I'll solve the problem in three steps:
(1) First I'll show that any connected graph $G$ with an even number, $2m$, of edges is the edge-disjoint union of $m$ trails of length 2.
(2) If $G$ is a graph with even number of edges and $2n$ vertices of odd degree, and the edges is an edge-disjoint union of trails, it is possible to successively concatenate trails until we are left with $n$ trails all starting and ending in odd degree vertices plus any number of circular trails.
(3) We can merge the circular trails with the $n$ linear trails so as to end up with only $n$ trails.
The reason $n\ge1$ is required is that for $n=0$, i.e. all vertices have even degree, step (3) will end with a single circular trail (an Euler path) with no linear trail to merge it to.
1: Splitting $G$ into 2-trails
Proof goes by induction (or descent): i.e. I reduce the graph to one or more graphs with a smaller number of edges.
Pick a vertex, $x$ of degree 2 or higher: one must exist, or $G$ would have two vertices and one edge only.
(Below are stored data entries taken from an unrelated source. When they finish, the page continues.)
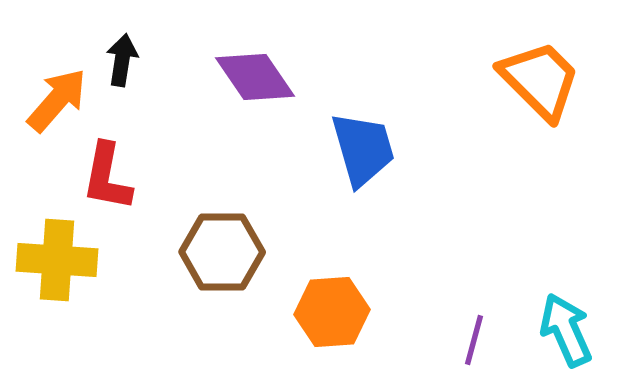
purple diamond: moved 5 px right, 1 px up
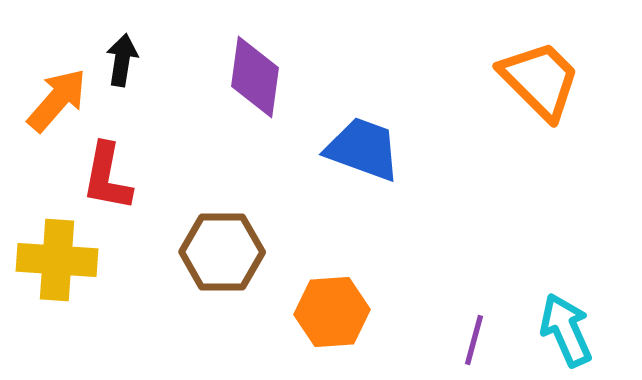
purple diamond: rotated 42 degrees clockwise
blue trapezoid: rotated 54 degrees counterclockwise
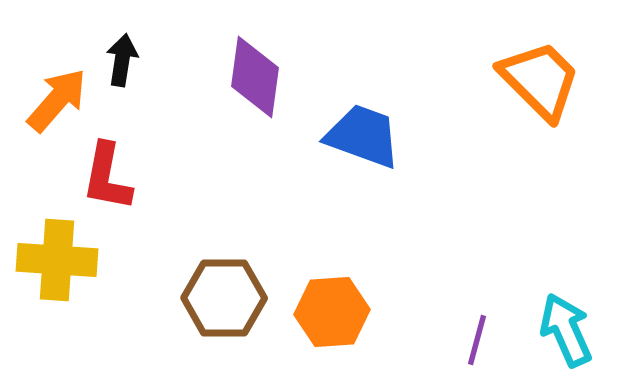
blue trapezoid: moved 13 px up
brown hexagon: moved 2 px right, 46 px down
purple line: moved 3 px right
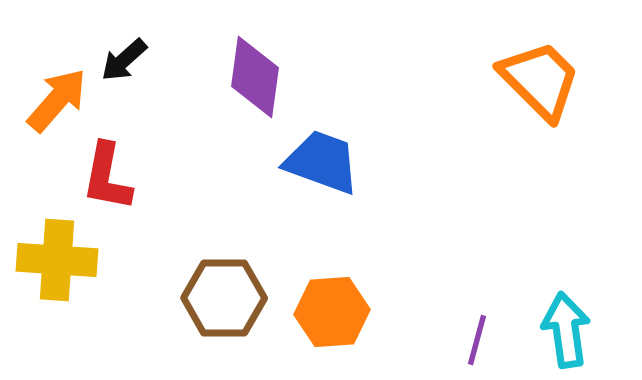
black arrow: moved 2 px right; rotated 141 degrees counterclockwise
blue trapezoid: moved 41 px left, 26 px down
cyan arrow: rotated 16 degrees clockwise
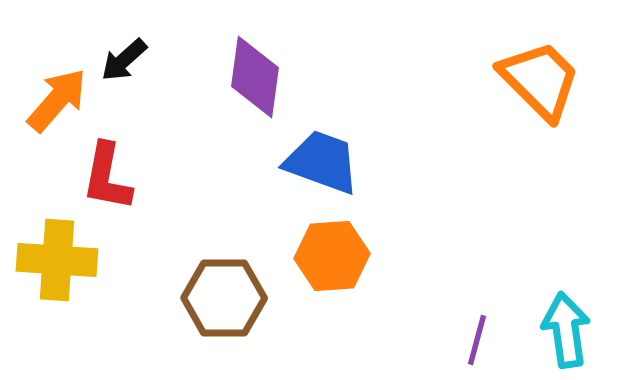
orange hexagon: moved 56 px up
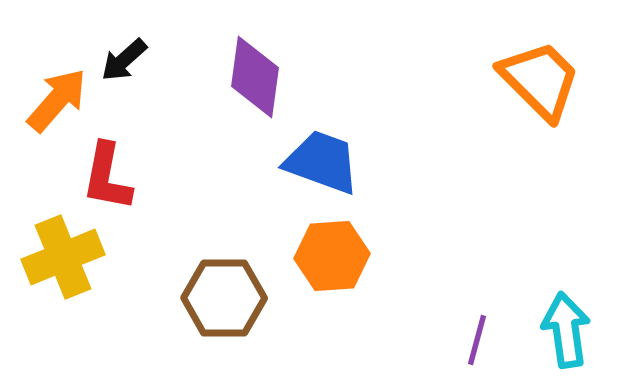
yellow cross: moved 6 px right, 3 px up; rotated 26 degrees counterclockwise
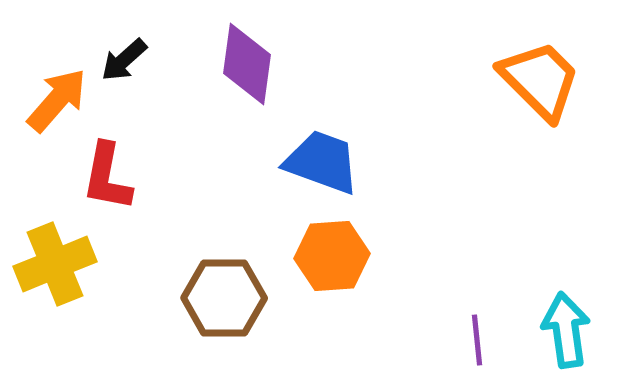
purple diamond: moved 8 px left, 13 px up
yellow cross: moved 8 px left, 7 px down
purple line: rotated 21 degrees counterclockwise
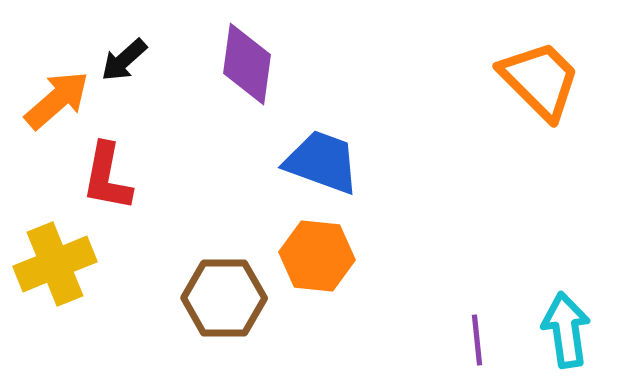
orange arrow: rotated 8 degrees clockwise
orange hexagon: moved 15 px left; rotated 10 degrees clockwise
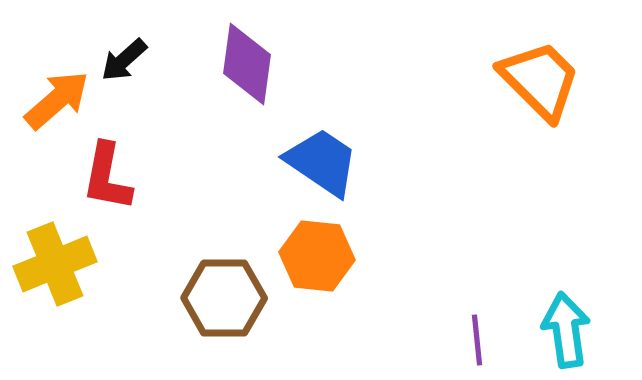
blue trapezoid: rotated 14 degrees clockwise
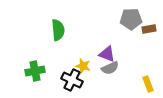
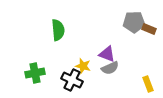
gray pentagon: moved 3 px right, 3 px down
brown rectangle: rotated 32 degrees clockwise
green cross: moved 2 px down
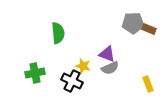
gray pentagon: moved 1 px left, 1 px down
green semicircle: moved 3 px down
black cross: moved 1 px down
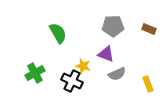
gray pentagon: moved 20 px left, 3 px down
green semicircle: rotated 25 degrees counterclockwise
purple triangle: moved 1 px left
gray semicircle: moved 7 px right, 6 px down
green cross: rotated 18 degrees counterclockwise
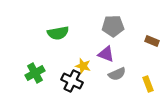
brown rectangle: moved 3 px right, 12 px down
green semicircle: rotated 110 degrees clockwise
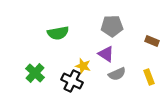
gray pentagon: moved 1 px left
purple triangle: rotated 12 degrees clockwise
green cross: rotated 18 degrees counterclockwise
yellow rectangle: moved 1 px right, 7 px up
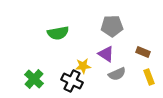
brown rectangle: moved 9 px left, 11 px down
yellow star: rotated 21 degrees counterclockwise
green cross: moved 1 px left, 6 px down
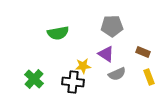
black cross: moved 1 px right, 1 px down; rotated 20 degrees counterclockwise
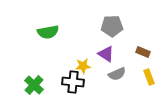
green semicircle: moved 10 px left, 1 px up
green cross: moved 6 px down
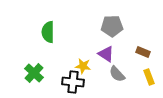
green semicircle: rotated 100 degrees clockwise
yellow star: rotated 14 degrees clockwise
gray semicircle: rotated 72 degrees clockwise
green cross: moved 12 px up
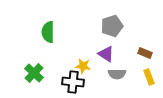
gray pentagon: rotated 15 degrees counterclockwise
brown rectangle: moved 2 px right, 1 px down
gray semicircle: rotated 48 degrees counterclockwise
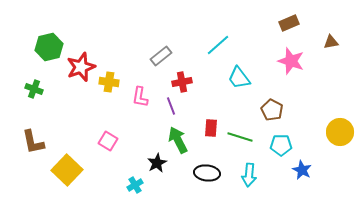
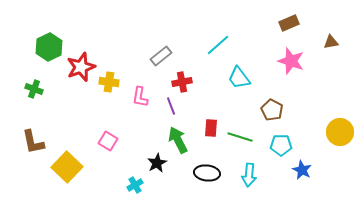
green hexagon: rotated 12 degrees counterclockwise
yellow square: moved 3 px up
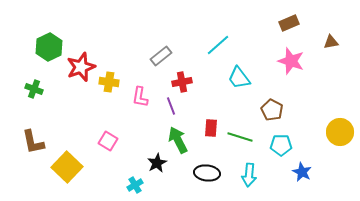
blue star: moved 2 px down
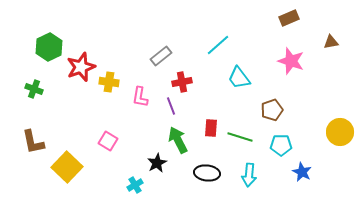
brown rectangle: moved 5 px up
brown pentagon: rotated 25 degrees clockwise
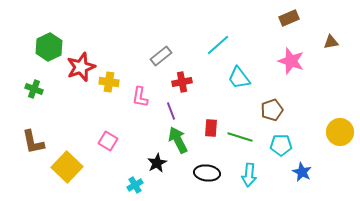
purple line: moved 5 px down
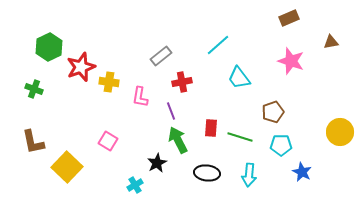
brown pentagon: moved 1 px right, 2 px down
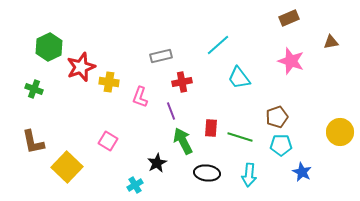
gray rectangle: rotated 25 degrees clockwise
pink L-shape: rotated 10 degrees clockwise
brown pentagon: moved 4 px right, 5 px down
green arrow: moved 5 px right, 1 px down
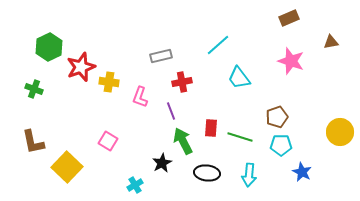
black star: moved 5 px right
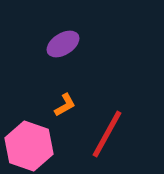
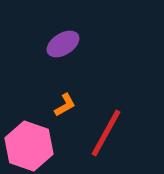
red line: moved 1 px left, 1 px up
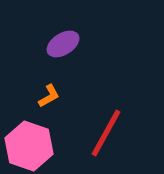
orange L-shape: moved 16 px left, 9 px up
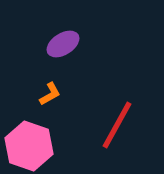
orange L-shape: moved 1 px right, 2 px up
red line: moved 11 px right, 8 px up
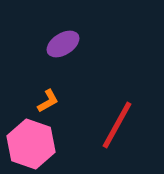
orange L-shape: moved 2 px left, 7 px down
pink hexagon: moved 2 px right, 2 px up
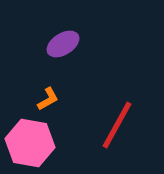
orange L-shape: moved 2 px up
pink hexagon: moved 1 px left, 1 px up; rotated 9 degrees counterclockwise
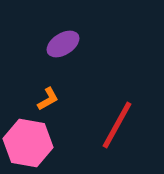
pink hexagon: moved 2 px left
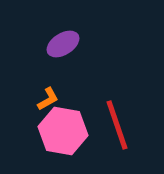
red line: rotated 48 degrees counterclockwise
pink hexagon: moved 35 px right, 12 px up
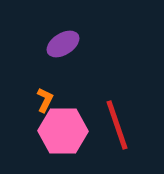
orange L-shape: moved 3 px left, 1 px down; rotated 35 degrees counterclockwise
pink hexagon: rotated 9 degrees counterclockwise
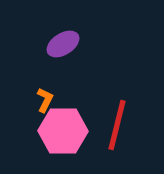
red line: rotated 33 degrees clockwise
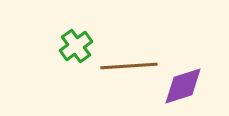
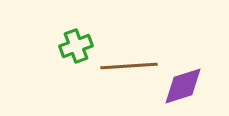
green cross: rotated 16 degrees clockwise
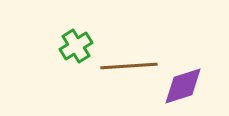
green cross: rotated 12 degrees counterclockwise
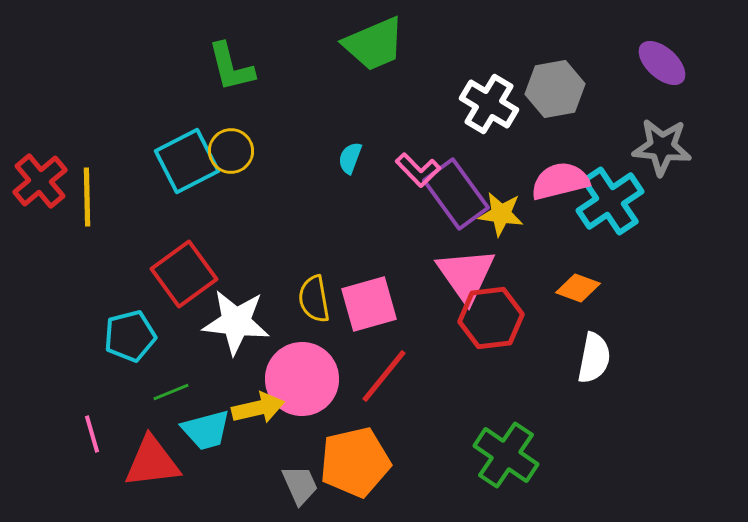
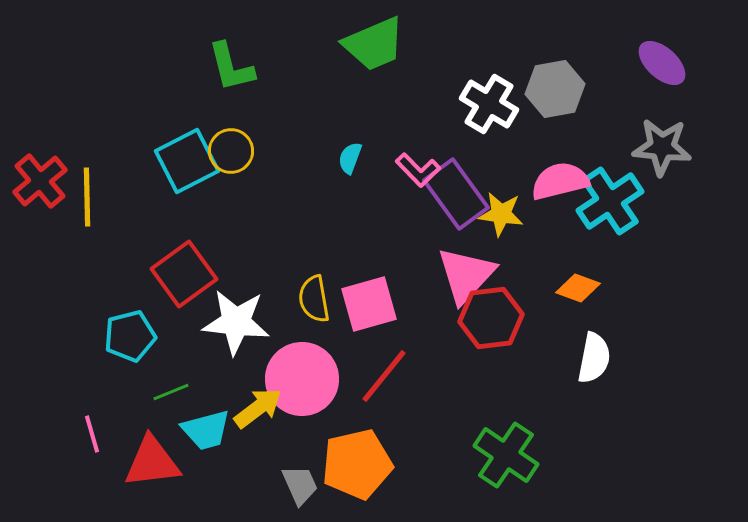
pink triangle: rotated 18 degrees clockwise
yellow arrow: rotated 24 degrees counterclockwise
orange pentagon: moved 2 px right, 2 px down
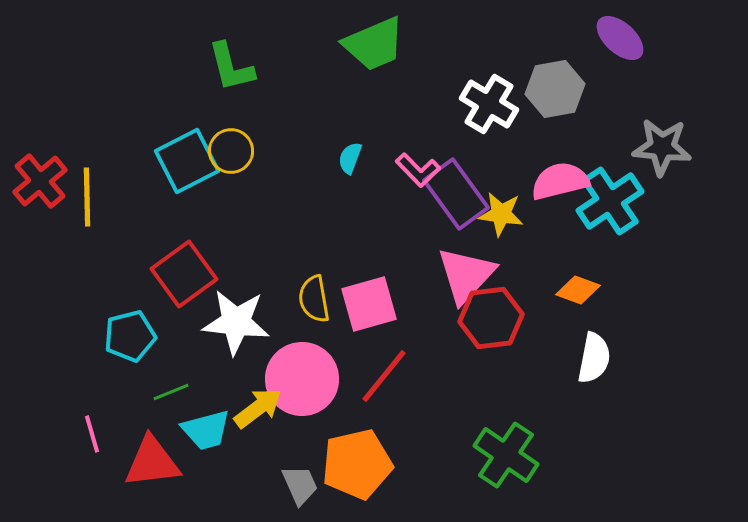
purple ellipse: moved 42 px left, 25 px up
orange diamond: moved 2 px down
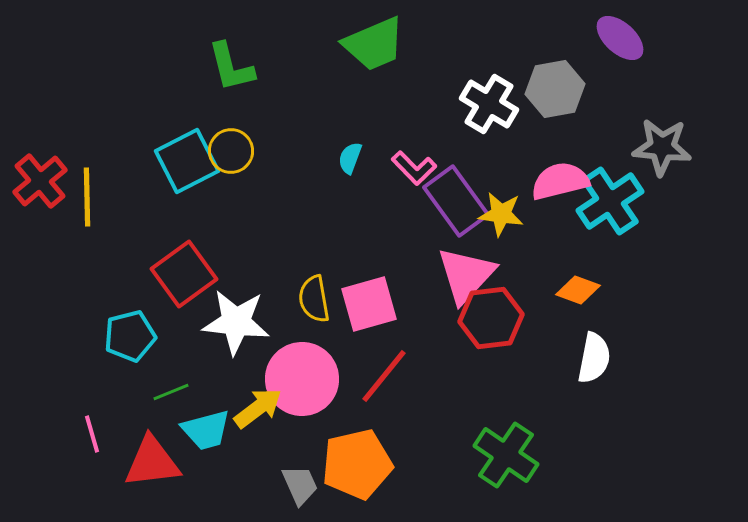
pink L-shape: moved 4 px left, 2 px up
purple rectangle: moved 7 px down
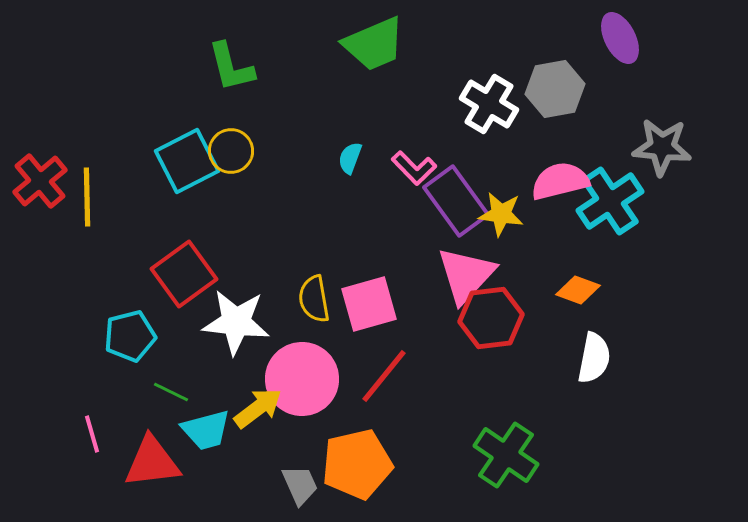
purple ellipse: rotated 21 degrees clockwise
green line: rotated 48 degrees clockwise
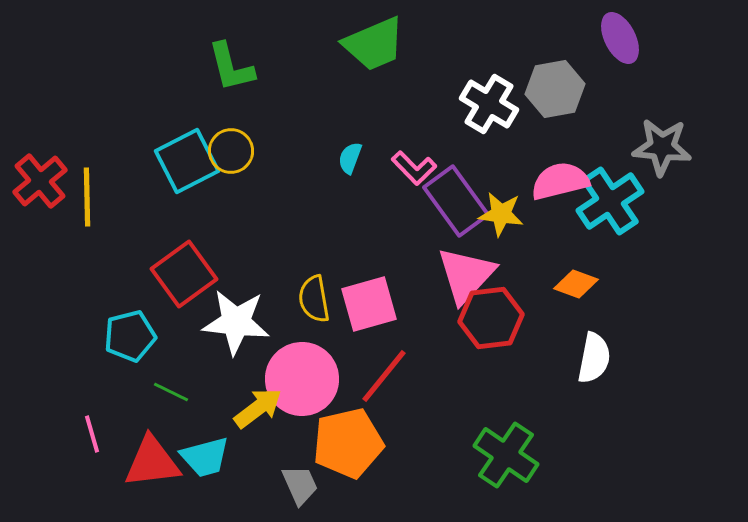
orange diamond: moved 2 px left, 6 px up
cyan trapezoid: moved 1 px left, 27 px down
orange pentagon: moved 9 px left, 21 px up
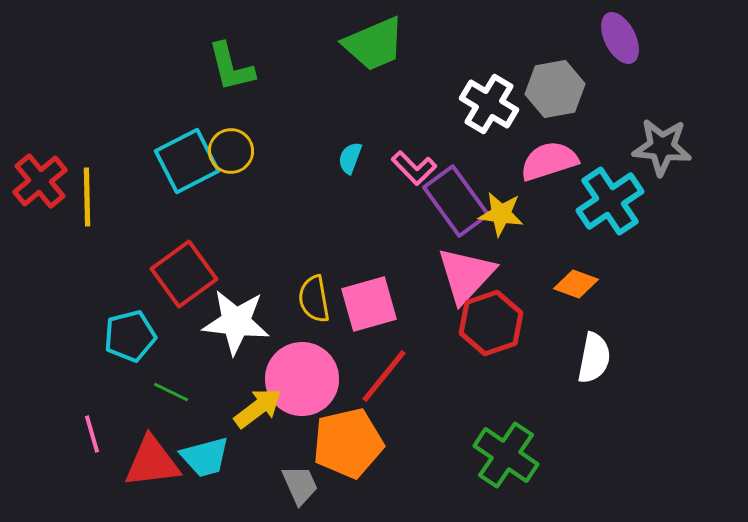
pink semicircle: moved 11 px left, 20 px up; rotated 4 degrees counterclockwise
red hexagon: moved 5 px down; rotated 12 degrees counterclockwise
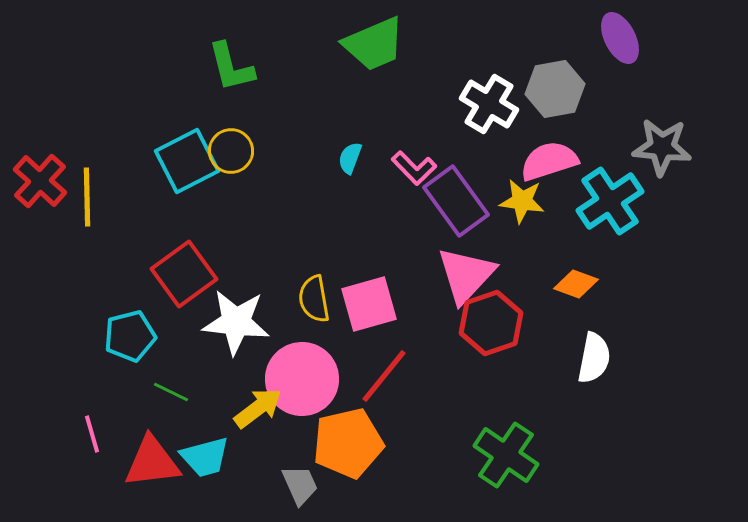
red cross: rotated 8 degrees counterclockwise
yellow star: moved 21 px right, 13 px up
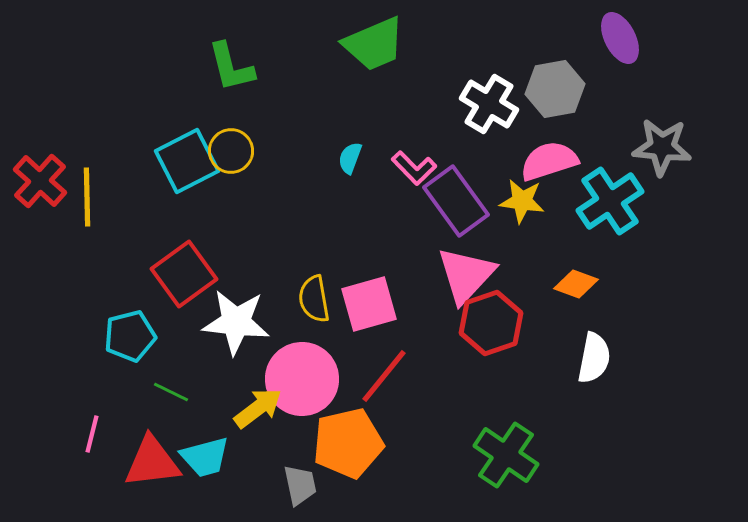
pink line: rotated 30 degrees clockwise
gray trapezoid: rotated 12 degrees clockwise
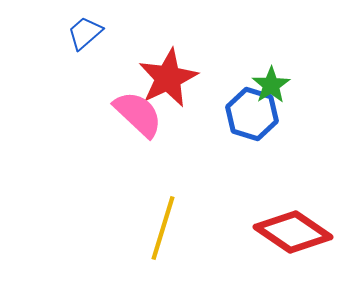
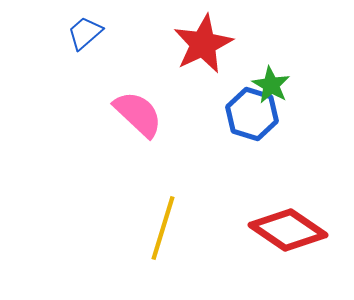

Decompose $G$ into components $G_1,\ldots,G_k$ which correspond to the connected components after removing $x$ from $G$, but with the vertec $x$ and edges between $x$ and vertices of each $G_i$ included in $G_i$: i.e. two vertices are in the same component if the can be connected by a path not passing through $x$. Each edge of $G$ is then in exactly one of the $G_i$.
If there is only one component, we can pick any two edges at $x$, say $xy$ and $xz$ for vertices $y$ and $z$, form the 2-trail $yxz$ and subsequently remove these two from the graph. If this leaves $x$ with degree zero, we also remove $x$. The remaining graph is still connected and with even number of edges.
If all components have even number of edges, each of these have a smaller number of edges and so follow from the induction hypothesis.
If there are components with an odd number of edges, there must be an even number of these. Take any two of these, pick one edge $xy$ to one of them and one edge $xz$ to the other, form the 2-trail $yxz$ as before, then remove these two edges (and $x$ if left with degree 0). The two selected components may (or may not) get disconnected from the rest of the graph after removing these edges, but each connected component of $G$ after removing $yxz$ will have even number of edges and so be handled by the induction hypothesis.
This procedure (by induction or used iteratively) will reduce $G$ to a disjoint union of trails of length 2.
2: Join 2-paths into maximal paths
If at a vertex $x$ there are two trails that start/end there, join these two trails together. Do this iteratively until no more such cases exist. The only place trails can start/end will be at vertices of odd degree; conversely, at each vertex of odd degree, there must be exactly one trail starting/ending. Hence, we are left with $n$ trails starting/ending in the $2n$ vertices of odd degree, plus any number of circular trails.
Since we start with 2-trails, and the joining of two even length trails remain even, all trails (linear and circular) are of even length.
3: Merge circular trails with linear trails
Take any circular trail, $\omega$, from the set. There must be a vertex $x$ in $\omega$ through which another trail from the set passes which we denote $\gamma$: if not, $\omega$ must contain an entire connected component of $G$. Merge $\gamma$ and $\omega$ together at $x$ into a new trail, also of even length since both $\omega$ and $\gamma$ were. If $\gamma$ is linear, the merged trail is linear; if $\gamma$ is circular, the merged trail is circular. But in either case, the number of circular trails in the set is reduced by 1.
We repeate this step until there are no circular trails left. This requires $n>0$, otherwise we will be left with a single circular Euler path spanning the entire graph which we cannot get rid of.